Tuesday May 7, 2024
TURNS
Review

TURNS

March 2 2011

TURNS, Everest Theatre – Seymour Centre to February 22, Glen St Theatre March 15-26; then touring nationally until August 2011.

REG LIVERMORE AND NANCYE HAYES are pretty much Australian theatrical royalty. Both have pedigrees as long as your arm and, for their very different histories and talents, are revered by the industry and audiences. What a good idea then, to put them together on a stage in a “twisted pantomime” that lets each performer do the “turns” for which the historic entertainments of vaudeville, variety and pantomime were famed and popular.

The show – devised and written by Livermore and directed by Tom Healey is a curious and unsettling piece. It opens, against a painted canvas backdrop advertising efficacious remedies such as nerve tonics, constipation and indigestion remedies and so on, with Miss Marjory Joy (Hayes) teetering through some comically threadbare music hall routines. She was once famous, you see, and she is reminiscing and reliving her glory days. Although it quickly becomes clear that the glory was probably always in her own mind, or at most, in very third-rate venues; Miss Marjory Joy was never a threat to Wilson, Keppel and Betty.

But before you can say “I say, I say, I say”, the tone and direction change as the twisted aspect kicks in and, for the audience, the penny begins to drop. Miss Marjory was never famous, it turns out; she is a third-rate no-hoper. It was her mother, Marjory Montcrieffe, who was the talent and in whose remembered slipstream the now aged and demented daughter trails. Witness to her batty delusions is her son Alistair (Livermore) who is – not surprisingly – depressed with his life and deeply resentful of his mother and her fantasies.

The essence of those early styles of entertainment, however, was always the basic optimism, harmless silliness and a kind of sweetness that lay at the heart of the routines and the stars.
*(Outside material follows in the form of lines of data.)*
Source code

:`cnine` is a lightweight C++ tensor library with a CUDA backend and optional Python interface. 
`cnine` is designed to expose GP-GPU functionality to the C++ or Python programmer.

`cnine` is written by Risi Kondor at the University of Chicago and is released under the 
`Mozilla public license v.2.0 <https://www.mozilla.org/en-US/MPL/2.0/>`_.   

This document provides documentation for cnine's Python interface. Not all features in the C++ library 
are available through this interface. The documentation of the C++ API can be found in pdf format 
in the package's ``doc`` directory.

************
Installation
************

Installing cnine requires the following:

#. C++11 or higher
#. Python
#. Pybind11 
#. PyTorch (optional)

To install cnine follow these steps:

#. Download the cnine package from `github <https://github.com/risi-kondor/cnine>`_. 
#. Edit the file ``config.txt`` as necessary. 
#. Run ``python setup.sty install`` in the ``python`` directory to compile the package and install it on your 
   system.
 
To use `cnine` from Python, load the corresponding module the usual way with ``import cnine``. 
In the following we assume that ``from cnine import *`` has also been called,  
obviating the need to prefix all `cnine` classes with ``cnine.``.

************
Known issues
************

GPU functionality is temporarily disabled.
Pratfalls, puns, malaprops and creaky punch lines were the lifeblood of variety theatre of the late 19th and early 20th century. The worse the joke, the bigger the laughs and the more fun there was to be had in the groans that went with it, as Roy Rene’s alter ego Mo McCackie knew very well; he could turn the air blue but his schtick was not misanthropic. Similarly, the other great Australian star of the time, Florrie Forde whose comedy songs and bathetic ballads could rouse WW1 audiences to join in the choruses, laugh and wipe away tears: there was not a mean beat in the heart beneath her well-upholstered bosom.

TURNS

And that’s where Turns is so disconcerting. Nancye Hayes is one of the best and most experienced singer-hoofer-actresses of hers and any other generation. It’s odd to watch her – very expertly – being very bad. It’s actually really difficult for a fabulous performer to be bad; think of Jo Stafford and Paul Weston doing their excruciating turn as Jonathan and Darlene Edwards – all bum notes and mistimed cues and genius. It was so brilliantly bad the album won the Grammy for best comedy disc of the year. Unfortunately, Hayes doesn’t get that chance because the material isn’t good enough; or bad enough, whichever way you want to look at it.

In other words, as this twisted pantomime progresses, and as the character of the put-upon Alistair takes over for the second half, the twisted becomes bitter, and downright bleak at times. Turns starts out with an idea that could have been brilliant, but gets lost along the way in something very like the sourest misanthropy this side of an unripe lemon. What happens, what doesn’t, and what turns out to be make believe and lost dreams becomes as confused and confusing as Miss Marjory’s state of mind. Alistair is pretty confused too, although he at least sees a light at the end of the tunnel through “Joanna”. And if you want to know who she is, go and see the show, I won’t spoil it for you.